EXERCISE INSTRUCTIONS: Below are some records. Output the lines from the first one through the line that holds "евро, который станет первым", exactly as written, with no pictures.

SOURCE INFORMATION:

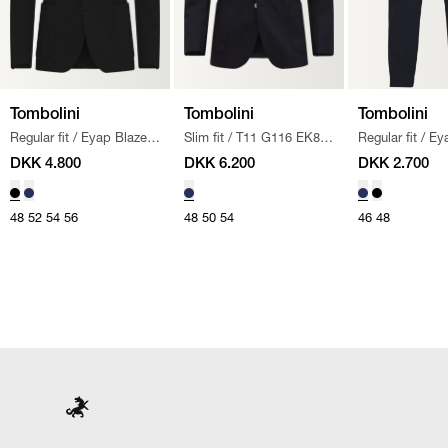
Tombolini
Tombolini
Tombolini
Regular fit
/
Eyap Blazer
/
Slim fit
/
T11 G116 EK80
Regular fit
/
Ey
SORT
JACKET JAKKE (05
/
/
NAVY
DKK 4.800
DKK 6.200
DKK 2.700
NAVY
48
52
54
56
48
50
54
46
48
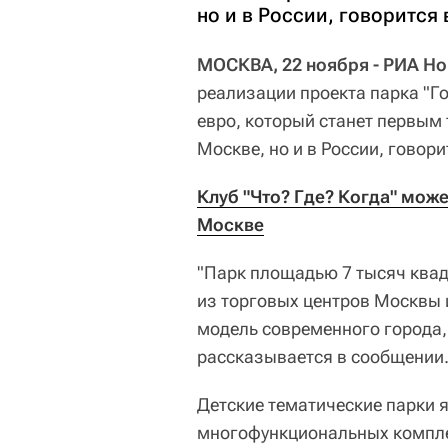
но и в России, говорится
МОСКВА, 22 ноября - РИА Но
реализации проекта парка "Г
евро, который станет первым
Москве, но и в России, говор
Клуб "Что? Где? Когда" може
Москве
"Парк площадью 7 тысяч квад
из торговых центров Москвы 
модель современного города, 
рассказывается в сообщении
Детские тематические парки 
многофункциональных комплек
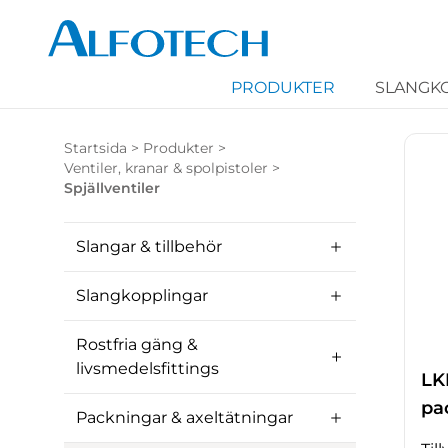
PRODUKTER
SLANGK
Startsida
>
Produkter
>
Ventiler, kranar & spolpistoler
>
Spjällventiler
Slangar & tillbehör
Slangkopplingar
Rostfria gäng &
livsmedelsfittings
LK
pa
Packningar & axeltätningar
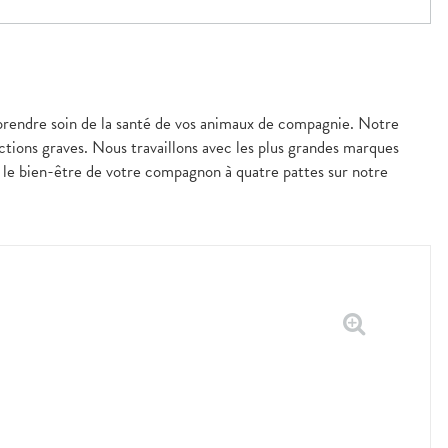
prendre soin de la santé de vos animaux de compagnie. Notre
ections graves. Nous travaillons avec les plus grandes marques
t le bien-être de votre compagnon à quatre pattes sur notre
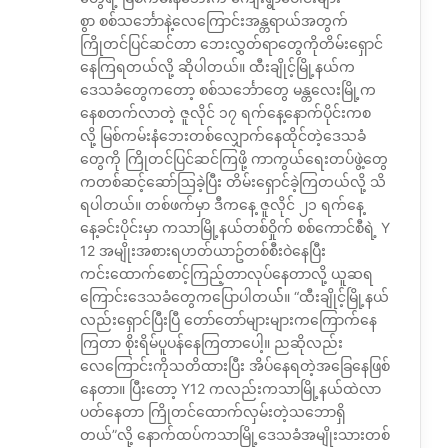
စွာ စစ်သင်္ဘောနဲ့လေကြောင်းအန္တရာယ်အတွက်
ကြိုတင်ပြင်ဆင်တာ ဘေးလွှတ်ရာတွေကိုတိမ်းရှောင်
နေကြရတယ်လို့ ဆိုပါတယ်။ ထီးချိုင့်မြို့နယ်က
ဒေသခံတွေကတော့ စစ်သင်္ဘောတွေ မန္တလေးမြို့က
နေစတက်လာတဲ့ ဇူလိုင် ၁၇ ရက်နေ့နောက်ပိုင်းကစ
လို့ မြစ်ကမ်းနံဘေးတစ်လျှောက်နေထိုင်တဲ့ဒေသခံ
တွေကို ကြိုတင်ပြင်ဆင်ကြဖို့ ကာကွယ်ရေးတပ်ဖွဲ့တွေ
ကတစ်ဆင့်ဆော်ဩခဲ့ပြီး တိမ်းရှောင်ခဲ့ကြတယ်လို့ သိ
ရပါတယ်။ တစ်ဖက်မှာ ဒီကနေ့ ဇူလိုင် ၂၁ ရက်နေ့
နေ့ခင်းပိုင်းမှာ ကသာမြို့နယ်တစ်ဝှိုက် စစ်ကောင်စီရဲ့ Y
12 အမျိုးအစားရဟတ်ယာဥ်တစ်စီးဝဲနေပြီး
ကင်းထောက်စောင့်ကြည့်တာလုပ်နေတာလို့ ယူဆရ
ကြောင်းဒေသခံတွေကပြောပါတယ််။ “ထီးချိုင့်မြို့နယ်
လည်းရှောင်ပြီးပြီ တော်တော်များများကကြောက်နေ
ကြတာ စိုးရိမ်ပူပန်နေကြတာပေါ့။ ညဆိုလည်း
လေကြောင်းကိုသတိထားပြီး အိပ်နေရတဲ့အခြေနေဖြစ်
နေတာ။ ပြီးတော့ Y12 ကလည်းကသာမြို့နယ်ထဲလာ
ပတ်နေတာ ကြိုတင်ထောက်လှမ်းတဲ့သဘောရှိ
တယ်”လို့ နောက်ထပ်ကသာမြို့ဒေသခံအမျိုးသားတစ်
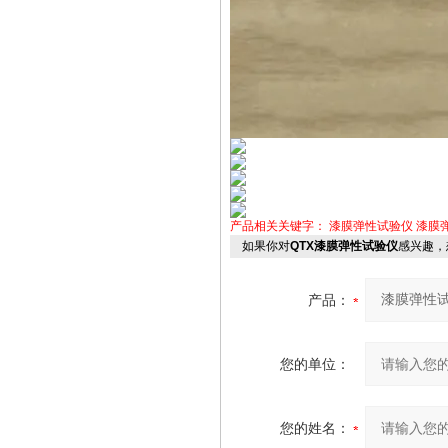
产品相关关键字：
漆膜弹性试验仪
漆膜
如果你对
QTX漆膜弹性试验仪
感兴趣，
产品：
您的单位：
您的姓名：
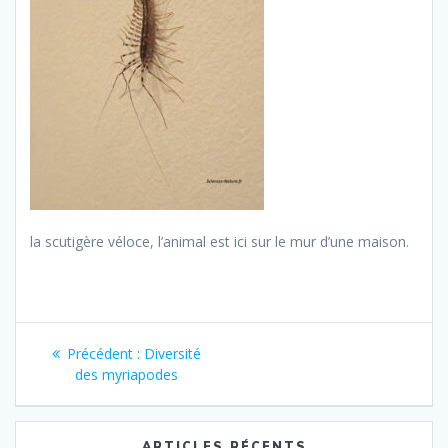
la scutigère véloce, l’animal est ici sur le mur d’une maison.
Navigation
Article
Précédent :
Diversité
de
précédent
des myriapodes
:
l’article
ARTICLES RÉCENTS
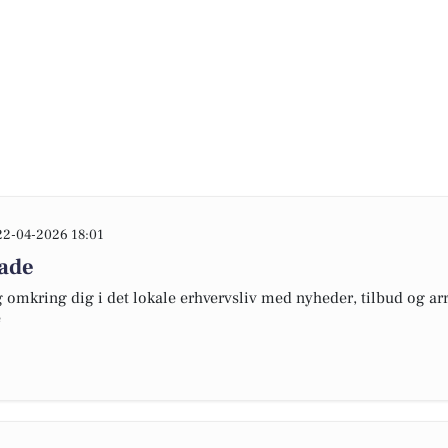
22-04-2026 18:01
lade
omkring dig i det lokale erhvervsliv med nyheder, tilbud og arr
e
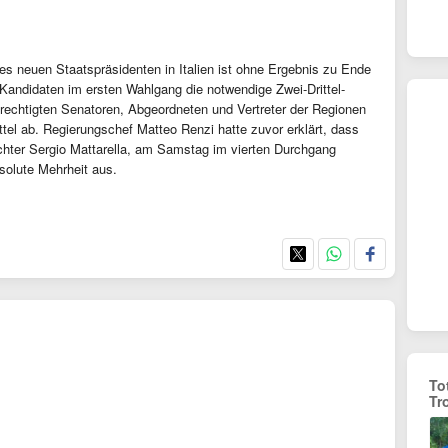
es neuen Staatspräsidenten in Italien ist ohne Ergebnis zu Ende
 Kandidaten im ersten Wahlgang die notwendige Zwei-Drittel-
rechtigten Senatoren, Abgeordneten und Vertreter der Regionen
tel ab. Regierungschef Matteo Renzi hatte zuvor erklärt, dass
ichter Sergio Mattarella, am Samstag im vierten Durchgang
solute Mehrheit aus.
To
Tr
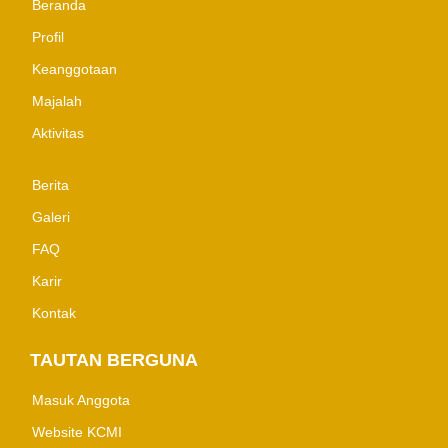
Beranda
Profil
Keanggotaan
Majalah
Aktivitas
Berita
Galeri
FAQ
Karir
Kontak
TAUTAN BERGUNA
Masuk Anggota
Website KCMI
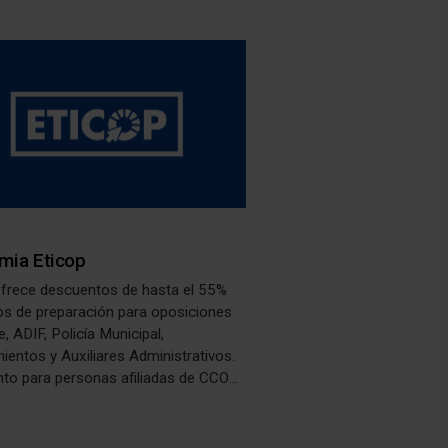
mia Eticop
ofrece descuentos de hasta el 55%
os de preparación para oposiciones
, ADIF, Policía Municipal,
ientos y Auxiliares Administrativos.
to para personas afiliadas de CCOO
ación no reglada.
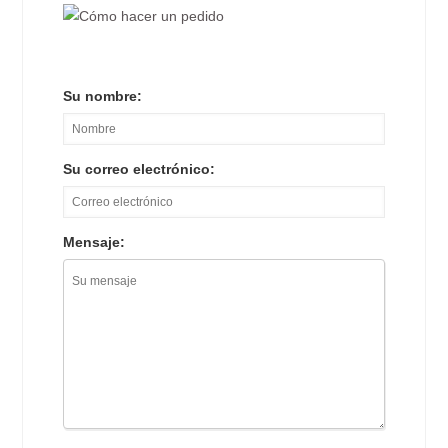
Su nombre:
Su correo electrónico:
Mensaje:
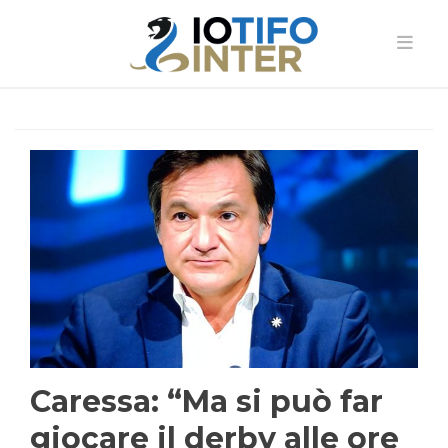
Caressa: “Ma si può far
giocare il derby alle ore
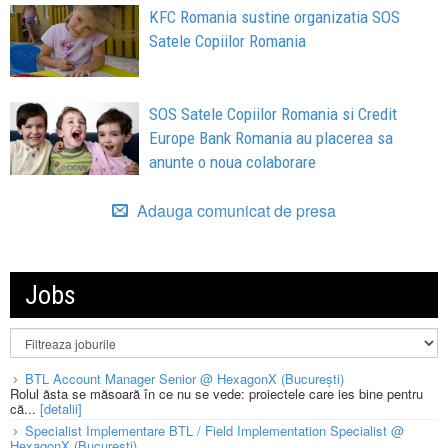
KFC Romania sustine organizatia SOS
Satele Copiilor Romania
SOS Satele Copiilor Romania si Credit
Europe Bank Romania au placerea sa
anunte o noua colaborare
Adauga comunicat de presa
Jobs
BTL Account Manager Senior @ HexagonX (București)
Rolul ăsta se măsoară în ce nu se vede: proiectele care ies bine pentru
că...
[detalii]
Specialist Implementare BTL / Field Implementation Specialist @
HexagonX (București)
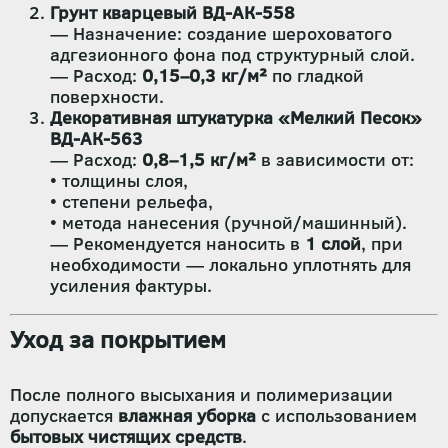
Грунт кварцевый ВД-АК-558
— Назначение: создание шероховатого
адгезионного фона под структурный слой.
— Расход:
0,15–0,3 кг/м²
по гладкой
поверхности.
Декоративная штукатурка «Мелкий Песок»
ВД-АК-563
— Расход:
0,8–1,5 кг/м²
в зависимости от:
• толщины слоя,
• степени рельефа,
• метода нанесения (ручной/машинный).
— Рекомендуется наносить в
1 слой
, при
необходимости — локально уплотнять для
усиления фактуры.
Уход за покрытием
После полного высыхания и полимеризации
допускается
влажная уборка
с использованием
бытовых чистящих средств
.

SOLUTION BELOW:
Tombolini
Tombolini
Tombolini
Regular fit
/
Eyap Blazer
/
Slim fit
/
T11 G116 EK80
Regular fit
/
Ey
SORT
JACKET JAKKE (05
/
/
NAVY
DKK 4.800
DKK 6.200
DKK 2.700
NAVY
48
52
54
56
48
50
54
46
48
но и в России, говорится
МОСКВА, 22 ноября - РИА Но
реализации проекта парка "Г
евро, который станет первым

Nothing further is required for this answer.